» Problem details:
Leaving the images behind, copy every line of the records exactly.

» Stored items:

......

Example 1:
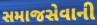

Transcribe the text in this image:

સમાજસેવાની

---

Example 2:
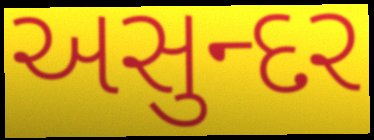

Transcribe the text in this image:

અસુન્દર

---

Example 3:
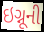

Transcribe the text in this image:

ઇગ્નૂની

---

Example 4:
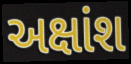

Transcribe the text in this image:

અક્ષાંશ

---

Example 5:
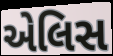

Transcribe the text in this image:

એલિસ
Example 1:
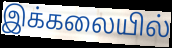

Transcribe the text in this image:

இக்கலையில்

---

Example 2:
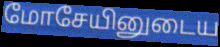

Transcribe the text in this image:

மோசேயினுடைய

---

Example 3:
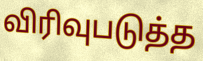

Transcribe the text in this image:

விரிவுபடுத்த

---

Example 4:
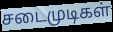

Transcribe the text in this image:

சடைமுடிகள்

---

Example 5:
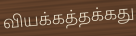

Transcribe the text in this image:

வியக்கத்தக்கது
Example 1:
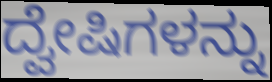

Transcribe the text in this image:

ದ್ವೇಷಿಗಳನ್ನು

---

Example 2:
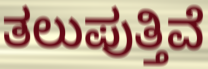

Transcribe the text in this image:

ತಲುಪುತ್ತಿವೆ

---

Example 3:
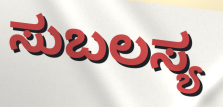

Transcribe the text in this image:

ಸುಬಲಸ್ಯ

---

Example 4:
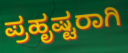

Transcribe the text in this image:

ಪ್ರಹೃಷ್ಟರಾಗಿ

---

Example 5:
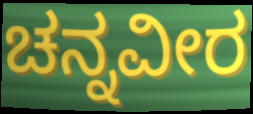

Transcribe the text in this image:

......

» Finished task:
Example 1:

Transcribe the text in this image:

સમાજસેવાની

---

Example 2:

Transcribe the text in this image:

અસુન્દર

---

Example 3:

Transcribe the text in this image:

ઇગ્નૂની

---

Example 4:

Transcribe the text in this image:

અક્ષાંશ

---

Example 5:

Transcribe the text in this image:

એલિસ
Example 1:

Transcribe the text in this image:

இக்கலையில்

---

Example 2:

Transcribe the text in this image:

மோசேயினுடைய

---

Example 3:

Transcribe the text in this image:

விரிவுபடுத்த

---

Example 4:

Transcribe the text in this image:

சடைமுடிகள்

---

Example 5:

Transcribe the text in this image:

வியக்கத்தக்கது
Example 1:

Transcribe the text in this image:

ದ್ವೇಷಿಗಳನ್ನು

---

Example 2:

Transcribe the text in this image:

ತಲುಪುತ್ತಿವೆ

---

Example 3:

Transcribe the text in this image:

ಸುಬಲಸ್ಯ

---

Example 4:

Transcribe the text in this image:

ಪ್ರಹೃಷ್ಟರಾಗಿ

---

Example 5:

Transcribe the text in this image:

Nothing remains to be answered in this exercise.